Slowdown forcing developers to look for ‘affordable’ housing

May 7th, 2008 - 12:45 pm ICT by admin  

By Anuradha Shukla
New Delhi, May 7 (IANS) With a slowdown looming over India’s realty industry, developers are shifting their focus to ‘affordable’ housing. “Luxury housing, with world class amenities, is restricted to high end users who constitute only five percent of the population. It is high time developers looked for the large middle class population which requires affordable housing,” added Rohtash Goel, chairman of Omaxe, a real estate giant.

Experts from the market point out that developers are being forced to look for affordable options - costing below Rs.2.5 million - because of lack of buyers for luxury housing - Rs.5 million and above.

According to Cushman and Wakefield, a real estate firm, prices in New Delhi and other parts of northern India, have fallen by at least 20 percent over the past year.

And experts predict that the slowdown is going to prevail until there is a price correction.

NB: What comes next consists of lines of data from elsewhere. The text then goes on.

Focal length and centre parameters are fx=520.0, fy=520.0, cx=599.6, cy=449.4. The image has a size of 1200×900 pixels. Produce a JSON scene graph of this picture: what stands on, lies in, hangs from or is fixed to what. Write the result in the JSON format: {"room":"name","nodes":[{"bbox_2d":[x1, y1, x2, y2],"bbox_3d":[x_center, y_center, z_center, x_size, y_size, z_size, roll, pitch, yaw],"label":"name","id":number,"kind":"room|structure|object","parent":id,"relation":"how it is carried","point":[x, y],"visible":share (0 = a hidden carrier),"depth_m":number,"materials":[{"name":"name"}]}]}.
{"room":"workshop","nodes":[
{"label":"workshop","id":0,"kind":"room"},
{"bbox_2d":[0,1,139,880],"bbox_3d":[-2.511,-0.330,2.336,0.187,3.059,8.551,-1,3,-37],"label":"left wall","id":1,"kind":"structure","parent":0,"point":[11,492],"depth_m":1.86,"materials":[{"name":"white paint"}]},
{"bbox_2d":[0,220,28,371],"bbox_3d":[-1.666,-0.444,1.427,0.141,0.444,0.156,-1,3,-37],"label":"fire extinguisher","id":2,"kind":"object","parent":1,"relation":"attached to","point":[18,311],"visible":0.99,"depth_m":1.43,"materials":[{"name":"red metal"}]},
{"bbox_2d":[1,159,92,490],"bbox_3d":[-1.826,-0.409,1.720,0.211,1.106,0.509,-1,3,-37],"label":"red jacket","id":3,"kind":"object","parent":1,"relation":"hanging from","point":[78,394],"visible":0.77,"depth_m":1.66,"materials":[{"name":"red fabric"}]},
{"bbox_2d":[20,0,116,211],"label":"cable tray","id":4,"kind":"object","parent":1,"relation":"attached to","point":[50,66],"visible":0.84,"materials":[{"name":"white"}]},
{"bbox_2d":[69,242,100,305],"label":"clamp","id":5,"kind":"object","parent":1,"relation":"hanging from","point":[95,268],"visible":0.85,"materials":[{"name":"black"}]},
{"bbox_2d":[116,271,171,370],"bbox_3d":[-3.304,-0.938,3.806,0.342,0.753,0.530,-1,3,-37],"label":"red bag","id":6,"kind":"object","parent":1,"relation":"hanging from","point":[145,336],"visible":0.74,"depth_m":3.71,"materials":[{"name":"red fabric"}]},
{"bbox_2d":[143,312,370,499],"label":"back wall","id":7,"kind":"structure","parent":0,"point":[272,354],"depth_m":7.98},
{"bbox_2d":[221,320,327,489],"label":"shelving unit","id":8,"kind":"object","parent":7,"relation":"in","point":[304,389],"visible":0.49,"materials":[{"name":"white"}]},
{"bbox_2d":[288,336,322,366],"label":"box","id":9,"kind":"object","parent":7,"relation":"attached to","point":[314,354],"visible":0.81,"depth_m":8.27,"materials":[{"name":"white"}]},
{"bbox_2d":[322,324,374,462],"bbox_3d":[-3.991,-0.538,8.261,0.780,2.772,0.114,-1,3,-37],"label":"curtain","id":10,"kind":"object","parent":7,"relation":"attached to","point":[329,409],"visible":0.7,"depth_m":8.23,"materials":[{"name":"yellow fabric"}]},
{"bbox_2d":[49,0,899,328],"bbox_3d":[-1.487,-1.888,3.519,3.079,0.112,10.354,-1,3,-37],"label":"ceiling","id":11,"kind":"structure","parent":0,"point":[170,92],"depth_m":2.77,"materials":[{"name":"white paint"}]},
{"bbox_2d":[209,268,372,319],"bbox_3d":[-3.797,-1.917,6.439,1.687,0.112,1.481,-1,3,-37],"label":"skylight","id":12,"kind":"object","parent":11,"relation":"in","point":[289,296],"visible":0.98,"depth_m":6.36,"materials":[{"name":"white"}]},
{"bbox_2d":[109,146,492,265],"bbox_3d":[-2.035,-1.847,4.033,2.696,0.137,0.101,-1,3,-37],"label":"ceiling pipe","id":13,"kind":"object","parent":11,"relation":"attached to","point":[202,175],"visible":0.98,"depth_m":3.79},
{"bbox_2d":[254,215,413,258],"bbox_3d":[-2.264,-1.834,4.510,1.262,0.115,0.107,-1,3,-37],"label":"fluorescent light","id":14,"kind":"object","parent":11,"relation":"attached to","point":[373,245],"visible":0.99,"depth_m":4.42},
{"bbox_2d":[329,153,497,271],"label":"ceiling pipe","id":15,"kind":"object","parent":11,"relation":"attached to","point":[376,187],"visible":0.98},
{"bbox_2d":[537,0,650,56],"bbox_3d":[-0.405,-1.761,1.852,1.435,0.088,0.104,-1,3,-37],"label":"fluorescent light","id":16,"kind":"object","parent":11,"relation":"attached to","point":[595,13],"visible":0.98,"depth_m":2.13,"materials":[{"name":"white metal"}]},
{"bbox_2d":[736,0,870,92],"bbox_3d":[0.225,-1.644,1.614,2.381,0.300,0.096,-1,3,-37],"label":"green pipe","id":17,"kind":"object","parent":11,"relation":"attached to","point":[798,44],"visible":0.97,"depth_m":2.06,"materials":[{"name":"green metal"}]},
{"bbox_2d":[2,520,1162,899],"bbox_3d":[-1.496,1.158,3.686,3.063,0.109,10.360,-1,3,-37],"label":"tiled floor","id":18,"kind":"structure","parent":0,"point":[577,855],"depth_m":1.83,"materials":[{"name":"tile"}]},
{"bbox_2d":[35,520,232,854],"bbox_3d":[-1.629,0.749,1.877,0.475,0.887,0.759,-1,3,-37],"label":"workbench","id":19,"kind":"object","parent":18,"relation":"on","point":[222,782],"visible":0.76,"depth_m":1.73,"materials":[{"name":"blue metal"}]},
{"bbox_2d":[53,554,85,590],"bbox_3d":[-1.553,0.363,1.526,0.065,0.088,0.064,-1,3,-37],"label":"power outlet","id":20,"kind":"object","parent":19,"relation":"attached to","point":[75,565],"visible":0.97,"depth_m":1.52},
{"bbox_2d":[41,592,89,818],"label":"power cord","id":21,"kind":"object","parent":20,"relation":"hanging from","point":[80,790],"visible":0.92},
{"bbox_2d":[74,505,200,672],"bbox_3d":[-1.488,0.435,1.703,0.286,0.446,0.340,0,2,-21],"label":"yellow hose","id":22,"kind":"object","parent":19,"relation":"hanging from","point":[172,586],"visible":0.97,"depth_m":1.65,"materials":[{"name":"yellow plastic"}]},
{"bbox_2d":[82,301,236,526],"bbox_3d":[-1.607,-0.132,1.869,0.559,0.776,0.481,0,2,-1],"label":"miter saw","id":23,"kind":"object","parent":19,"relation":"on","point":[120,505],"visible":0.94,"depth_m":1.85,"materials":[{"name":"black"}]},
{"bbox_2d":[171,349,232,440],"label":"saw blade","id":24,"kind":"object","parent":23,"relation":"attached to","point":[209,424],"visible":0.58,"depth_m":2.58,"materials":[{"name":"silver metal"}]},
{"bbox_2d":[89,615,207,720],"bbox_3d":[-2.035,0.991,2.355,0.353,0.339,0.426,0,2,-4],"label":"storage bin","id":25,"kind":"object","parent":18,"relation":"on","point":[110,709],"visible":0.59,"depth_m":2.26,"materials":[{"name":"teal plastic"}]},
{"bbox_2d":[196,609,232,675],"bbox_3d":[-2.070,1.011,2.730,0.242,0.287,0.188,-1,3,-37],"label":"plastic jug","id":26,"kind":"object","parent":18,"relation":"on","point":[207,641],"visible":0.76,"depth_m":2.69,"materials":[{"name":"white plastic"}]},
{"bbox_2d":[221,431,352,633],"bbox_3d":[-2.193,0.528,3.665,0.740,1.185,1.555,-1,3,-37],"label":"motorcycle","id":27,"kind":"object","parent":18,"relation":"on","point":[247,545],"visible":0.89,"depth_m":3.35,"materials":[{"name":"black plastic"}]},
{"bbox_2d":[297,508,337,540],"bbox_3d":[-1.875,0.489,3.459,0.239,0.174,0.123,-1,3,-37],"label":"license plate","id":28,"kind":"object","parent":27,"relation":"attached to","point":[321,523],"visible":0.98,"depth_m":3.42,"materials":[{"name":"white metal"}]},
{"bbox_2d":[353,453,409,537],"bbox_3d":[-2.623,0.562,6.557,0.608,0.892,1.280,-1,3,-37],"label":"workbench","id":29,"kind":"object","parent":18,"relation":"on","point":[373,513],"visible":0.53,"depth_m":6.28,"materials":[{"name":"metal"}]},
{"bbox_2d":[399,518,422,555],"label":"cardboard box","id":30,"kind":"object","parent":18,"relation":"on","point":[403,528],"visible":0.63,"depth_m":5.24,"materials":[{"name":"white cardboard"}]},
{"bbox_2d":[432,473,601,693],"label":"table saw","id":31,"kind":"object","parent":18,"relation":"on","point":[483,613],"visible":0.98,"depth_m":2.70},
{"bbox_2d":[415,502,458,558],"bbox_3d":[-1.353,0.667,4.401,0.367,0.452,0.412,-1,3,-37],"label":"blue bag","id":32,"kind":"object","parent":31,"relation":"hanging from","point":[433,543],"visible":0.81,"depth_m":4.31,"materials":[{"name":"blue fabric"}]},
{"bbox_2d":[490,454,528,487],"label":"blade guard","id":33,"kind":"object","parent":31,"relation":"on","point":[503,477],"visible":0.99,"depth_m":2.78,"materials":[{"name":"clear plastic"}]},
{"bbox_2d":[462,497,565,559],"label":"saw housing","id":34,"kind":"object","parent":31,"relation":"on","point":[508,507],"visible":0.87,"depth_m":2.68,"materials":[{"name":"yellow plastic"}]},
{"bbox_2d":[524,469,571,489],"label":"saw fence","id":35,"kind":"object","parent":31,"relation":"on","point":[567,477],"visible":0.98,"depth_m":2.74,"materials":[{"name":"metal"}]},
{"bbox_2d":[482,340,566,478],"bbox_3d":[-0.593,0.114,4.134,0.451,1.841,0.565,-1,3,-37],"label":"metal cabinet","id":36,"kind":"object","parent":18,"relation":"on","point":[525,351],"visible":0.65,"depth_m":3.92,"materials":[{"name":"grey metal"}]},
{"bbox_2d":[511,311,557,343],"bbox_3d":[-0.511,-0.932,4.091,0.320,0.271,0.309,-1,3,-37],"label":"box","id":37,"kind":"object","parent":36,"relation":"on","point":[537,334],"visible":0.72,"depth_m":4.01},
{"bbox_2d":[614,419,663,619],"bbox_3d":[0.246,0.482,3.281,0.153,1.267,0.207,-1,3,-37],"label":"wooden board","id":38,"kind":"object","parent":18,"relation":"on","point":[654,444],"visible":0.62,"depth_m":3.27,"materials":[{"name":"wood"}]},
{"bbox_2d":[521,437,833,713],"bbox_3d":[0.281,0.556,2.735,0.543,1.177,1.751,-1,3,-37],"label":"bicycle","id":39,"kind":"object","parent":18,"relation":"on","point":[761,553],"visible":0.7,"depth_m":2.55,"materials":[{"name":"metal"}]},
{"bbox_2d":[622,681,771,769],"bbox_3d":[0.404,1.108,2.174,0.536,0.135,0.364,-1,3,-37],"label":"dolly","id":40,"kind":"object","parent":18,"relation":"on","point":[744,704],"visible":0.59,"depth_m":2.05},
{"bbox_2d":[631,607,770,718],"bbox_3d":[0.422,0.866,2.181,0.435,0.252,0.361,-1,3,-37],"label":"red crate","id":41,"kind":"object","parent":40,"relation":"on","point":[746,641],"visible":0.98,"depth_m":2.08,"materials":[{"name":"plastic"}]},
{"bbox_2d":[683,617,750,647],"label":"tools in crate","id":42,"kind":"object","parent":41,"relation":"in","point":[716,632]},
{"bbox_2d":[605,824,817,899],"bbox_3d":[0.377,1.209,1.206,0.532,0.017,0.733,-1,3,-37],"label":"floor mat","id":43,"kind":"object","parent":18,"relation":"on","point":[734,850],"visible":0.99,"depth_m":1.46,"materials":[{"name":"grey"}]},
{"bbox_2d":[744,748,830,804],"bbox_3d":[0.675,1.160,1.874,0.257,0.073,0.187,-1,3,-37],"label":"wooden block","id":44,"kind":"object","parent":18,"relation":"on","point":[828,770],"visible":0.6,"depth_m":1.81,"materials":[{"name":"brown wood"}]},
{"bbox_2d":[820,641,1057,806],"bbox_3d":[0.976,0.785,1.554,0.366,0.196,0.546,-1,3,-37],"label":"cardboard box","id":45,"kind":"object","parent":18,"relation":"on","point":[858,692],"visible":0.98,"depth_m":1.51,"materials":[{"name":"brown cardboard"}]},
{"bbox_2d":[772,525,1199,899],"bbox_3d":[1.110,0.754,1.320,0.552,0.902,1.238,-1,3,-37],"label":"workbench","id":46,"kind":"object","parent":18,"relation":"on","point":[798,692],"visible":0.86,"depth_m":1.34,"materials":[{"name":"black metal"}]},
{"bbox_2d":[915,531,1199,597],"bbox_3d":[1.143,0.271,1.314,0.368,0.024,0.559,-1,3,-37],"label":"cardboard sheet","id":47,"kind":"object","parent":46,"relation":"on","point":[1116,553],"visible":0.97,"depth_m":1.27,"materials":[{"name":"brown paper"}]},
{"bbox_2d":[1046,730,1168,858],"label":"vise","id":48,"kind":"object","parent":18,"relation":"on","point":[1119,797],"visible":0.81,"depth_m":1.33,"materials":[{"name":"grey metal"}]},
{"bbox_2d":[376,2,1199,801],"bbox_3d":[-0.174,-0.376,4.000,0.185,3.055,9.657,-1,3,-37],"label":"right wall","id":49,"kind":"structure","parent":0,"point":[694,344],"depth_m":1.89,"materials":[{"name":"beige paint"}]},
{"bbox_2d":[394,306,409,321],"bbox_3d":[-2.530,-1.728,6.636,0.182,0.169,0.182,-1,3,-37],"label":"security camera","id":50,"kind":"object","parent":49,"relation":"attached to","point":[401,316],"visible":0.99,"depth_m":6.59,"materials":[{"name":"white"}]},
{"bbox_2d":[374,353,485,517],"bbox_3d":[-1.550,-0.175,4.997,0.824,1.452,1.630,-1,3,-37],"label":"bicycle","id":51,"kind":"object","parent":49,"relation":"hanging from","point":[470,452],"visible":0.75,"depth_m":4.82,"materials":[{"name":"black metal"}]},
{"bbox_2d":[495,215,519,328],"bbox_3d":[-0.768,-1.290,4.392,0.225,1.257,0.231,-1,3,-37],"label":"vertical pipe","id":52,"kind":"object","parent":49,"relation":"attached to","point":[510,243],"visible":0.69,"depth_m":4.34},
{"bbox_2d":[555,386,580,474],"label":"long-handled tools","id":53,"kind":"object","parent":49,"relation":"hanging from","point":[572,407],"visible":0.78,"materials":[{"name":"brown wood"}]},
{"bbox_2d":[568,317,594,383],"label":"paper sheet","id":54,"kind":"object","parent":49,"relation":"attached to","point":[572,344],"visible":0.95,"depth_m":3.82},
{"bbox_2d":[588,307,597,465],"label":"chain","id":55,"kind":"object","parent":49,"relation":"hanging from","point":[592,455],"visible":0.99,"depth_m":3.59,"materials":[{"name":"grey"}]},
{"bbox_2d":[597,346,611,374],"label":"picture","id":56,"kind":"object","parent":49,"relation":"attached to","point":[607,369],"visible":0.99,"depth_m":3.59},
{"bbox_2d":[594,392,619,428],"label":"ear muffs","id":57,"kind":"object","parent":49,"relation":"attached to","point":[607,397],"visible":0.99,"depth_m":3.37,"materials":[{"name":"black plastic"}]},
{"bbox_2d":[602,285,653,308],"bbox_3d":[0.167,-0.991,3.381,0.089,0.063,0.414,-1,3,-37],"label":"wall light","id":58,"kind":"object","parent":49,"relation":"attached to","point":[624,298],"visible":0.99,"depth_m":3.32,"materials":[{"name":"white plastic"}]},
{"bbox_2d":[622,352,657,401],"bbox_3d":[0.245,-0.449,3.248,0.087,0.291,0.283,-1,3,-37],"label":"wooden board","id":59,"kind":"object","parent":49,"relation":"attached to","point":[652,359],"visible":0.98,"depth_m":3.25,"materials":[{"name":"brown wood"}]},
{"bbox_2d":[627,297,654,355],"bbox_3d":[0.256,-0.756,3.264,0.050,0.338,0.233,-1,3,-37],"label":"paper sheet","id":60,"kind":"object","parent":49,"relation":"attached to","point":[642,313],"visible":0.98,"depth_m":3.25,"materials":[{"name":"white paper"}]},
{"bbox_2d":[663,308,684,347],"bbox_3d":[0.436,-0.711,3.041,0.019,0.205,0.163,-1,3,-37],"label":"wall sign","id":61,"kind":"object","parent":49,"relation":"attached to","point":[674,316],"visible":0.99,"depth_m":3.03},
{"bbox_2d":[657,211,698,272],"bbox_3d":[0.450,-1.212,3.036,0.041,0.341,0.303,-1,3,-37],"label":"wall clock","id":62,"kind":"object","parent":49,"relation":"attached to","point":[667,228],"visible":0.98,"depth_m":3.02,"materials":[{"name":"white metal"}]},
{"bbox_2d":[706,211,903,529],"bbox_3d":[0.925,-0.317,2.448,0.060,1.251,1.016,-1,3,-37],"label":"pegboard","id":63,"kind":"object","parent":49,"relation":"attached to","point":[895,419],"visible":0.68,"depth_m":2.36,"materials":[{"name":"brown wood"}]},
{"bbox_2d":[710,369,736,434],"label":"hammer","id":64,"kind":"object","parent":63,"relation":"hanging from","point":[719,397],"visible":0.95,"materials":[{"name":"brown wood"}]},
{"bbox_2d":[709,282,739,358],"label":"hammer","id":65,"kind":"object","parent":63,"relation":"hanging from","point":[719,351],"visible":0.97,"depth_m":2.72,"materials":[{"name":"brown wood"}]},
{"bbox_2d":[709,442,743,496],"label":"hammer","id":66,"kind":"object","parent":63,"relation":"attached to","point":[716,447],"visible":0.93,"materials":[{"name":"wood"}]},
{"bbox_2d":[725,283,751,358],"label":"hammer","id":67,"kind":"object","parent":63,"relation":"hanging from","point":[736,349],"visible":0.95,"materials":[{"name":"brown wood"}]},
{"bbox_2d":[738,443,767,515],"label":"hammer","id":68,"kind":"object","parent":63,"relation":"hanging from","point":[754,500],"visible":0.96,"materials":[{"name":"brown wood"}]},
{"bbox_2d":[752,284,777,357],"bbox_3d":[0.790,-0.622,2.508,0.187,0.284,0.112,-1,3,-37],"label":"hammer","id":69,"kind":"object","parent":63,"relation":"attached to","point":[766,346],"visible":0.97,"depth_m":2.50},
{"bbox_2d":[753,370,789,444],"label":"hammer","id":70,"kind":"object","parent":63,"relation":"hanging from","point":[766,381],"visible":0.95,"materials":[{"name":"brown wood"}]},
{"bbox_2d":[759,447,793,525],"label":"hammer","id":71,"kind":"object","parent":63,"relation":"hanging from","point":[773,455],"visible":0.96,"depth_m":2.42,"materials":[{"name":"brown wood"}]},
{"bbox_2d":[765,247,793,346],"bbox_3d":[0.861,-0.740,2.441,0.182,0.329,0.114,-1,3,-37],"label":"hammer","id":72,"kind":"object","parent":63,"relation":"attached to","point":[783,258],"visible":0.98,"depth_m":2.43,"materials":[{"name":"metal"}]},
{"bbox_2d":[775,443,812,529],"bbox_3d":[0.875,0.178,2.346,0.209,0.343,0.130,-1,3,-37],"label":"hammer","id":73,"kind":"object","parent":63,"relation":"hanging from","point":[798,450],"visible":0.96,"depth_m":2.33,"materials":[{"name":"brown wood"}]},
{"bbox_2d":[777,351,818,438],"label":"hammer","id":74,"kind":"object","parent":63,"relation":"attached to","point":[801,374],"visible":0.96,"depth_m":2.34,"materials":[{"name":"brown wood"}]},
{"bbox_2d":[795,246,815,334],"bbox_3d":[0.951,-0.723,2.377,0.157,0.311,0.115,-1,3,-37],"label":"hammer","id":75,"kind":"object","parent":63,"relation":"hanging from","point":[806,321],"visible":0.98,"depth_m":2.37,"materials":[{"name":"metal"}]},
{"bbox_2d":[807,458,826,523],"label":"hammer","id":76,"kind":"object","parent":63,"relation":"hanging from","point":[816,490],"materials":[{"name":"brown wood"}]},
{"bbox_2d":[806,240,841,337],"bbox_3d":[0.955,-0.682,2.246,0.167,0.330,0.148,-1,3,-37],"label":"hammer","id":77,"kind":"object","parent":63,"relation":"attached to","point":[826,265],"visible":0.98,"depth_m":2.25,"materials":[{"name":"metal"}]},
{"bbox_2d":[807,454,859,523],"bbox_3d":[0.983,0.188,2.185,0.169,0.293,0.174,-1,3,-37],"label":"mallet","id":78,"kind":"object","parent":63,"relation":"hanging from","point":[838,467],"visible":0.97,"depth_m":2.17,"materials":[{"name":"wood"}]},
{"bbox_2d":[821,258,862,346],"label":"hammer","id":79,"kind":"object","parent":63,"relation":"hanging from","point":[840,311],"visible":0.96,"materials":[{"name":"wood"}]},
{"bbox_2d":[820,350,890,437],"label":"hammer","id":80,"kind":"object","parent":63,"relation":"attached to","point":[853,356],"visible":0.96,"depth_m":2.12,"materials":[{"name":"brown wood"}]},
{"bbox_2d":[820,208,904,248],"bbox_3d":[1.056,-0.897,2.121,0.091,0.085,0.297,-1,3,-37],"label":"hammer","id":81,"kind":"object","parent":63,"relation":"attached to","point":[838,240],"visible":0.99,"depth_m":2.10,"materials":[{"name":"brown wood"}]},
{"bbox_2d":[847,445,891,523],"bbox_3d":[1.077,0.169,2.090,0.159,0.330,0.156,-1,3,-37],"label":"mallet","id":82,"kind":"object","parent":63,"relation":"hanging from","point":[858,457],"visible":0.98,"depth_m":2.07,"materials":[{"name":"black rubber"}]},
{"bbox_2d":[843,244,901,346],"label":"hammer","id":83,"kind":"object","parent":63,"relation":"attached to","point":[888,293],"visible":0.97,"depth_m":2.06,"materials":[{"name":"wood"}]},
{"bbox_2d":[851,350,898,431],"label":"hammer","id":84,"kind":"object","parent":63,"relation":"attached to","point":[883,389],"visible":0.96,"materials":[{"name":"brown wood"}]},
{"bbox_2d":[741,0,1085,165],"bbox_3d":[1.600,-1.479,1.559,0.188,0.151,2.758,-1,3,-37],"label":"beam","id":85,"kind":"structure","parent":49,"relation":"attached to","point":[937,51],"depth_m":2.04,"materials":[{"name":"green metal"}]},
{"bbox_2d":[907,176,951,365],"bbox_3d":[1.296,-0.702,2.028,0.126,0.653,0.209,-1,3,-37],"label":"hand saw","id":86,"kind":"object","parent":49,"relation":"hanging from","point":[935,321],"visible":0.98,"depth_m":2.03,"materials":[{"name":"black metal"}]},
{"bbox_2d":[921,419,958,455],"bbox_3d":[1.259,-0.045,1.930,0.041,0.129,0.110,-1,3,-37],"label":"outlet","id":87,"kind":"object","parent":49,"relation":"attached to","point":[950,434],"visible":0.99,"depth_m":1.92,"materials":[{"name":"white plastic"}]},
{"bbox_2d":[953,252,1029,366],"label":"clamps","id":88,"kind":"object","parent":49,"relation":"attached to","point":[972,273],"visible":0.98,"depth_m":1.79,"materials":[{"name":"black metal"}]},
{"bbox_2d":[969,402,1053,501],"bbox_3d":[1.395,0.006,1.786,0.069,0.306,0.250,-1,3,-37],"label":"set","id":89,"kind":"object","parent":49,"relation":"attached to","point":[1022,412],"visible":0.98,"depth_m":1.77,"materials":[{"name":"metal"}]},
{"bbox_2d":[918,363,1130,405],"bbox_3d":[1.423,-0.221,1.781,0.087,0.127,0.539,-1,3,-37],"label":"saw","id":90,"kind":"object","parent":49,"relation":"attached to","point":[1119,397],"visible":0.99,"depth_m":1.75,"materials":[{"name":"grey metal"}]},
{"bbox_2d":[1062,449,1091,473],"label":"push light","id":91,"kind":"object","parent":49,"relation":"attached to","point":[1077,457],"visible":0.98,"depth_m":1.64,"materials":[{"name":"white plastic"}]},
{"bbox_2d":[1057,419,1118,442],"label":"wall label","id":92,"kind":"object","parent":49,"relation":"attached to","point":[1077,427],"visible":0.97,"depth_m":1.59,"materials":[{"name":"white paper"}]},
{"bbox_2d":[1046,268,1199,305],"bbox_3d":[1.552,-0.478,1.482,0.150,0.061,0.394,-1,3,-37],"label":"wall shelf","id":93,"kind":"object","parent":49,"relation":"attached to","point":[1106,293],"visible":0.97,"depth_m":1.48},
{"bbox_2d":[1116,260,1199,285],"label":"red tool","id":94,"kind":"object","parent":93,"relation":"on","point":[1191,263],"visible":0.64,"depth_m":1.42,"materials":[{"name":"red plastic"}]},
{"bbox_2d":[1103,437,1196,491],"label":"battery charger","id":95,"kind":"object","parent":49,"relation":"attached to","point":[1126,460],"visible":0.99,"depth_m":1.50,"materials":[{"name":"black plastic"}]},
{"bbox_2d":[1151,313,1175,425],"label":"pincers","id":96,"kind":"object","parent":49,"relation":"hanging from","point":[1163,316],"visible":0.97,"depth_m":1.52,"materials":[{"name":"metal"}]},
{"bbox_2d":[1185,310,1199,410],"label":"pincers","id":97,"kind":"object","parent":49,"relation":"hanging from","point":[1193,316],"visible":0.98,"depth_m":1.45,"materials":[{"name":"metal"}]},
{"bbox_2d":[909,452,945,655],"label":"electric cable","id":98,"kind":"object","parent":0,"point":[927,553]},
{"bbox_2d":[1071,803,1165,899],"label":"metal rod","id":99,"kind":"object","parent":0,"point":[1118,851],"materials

“Developers are talking about low-cost housing because there is demand there,” said Anshuman Magazine, managing director of CB Richard Ellis in India. “But there’s a need to reduce land costs and build infrastructure first.”

“Property prices badly need a correction. It was a booming market, so developers didn’t think before quoting a price. Developers have been overpaying for land, making the wrong product and not doing their research”, said a source from property developing giant DLF.

“Even land prices that have multiplied over the last three years are expected to drop anywhere between 15 percent and 50 percent in the coming year,” he added.

And that is the reason why even big developers like Mahindra Lifespace, DLF, Raheja and Unitech, that were primarily engaged in luxury class apartments and townships, are talking of affordable options.

DLF is changing its housing designs in Delhi’s suburb Gurgaon to squeeze in more two-bedroom units, along with four-bedroom homes.

“Developers had piled on to the top end of the housing market where profit margins are the highest. But it is time to think of affordable options and more realistic prices,” Goel added.